Exercise requirements: Print every line of text from the rows below word for word, and leave the pictures out of your answer.

### Supplied data

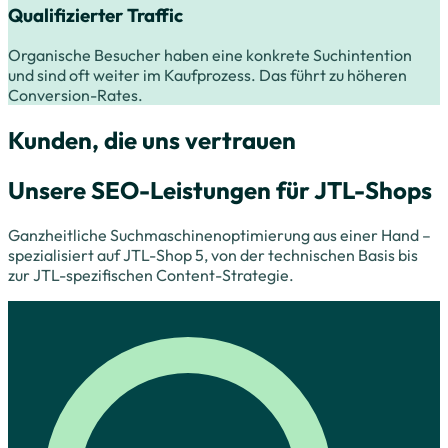
Qualifizierter Traffic
Organische Besucher haben eine konkrete Suchintention
und sind oft weiter im Kaufprozess. Das führt zu höheren
Conversion-Rates.
Kunden, die uns vertrauen
Unsere SEO-Leistungen für JTL-Shops
Ganzheitliche Suchmaschinenoptimierung aus einer Hand –
spezialisiert auf JTL-Shop 5, von der technischen Basis bis
zur JTL-spezifischen Content-Strategie.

######

Response:
Qualifizierter Traffic
Organische Besucher haben eine konkrete Suchintention
und sind oft weiter im Kaufprozess. Das führt zu höheren
Conversion-Rates.
Kunden, die uns vertrauen
Unsere SEO-Leistungen für JTL-Shops
Ganzheitliche Suchmaschinenoptimierung aus einer Hand –
spezialisiert auf JTL-Shop 5, von der technischen Basis bis
zur JTL-spezifischen Content-Strategie.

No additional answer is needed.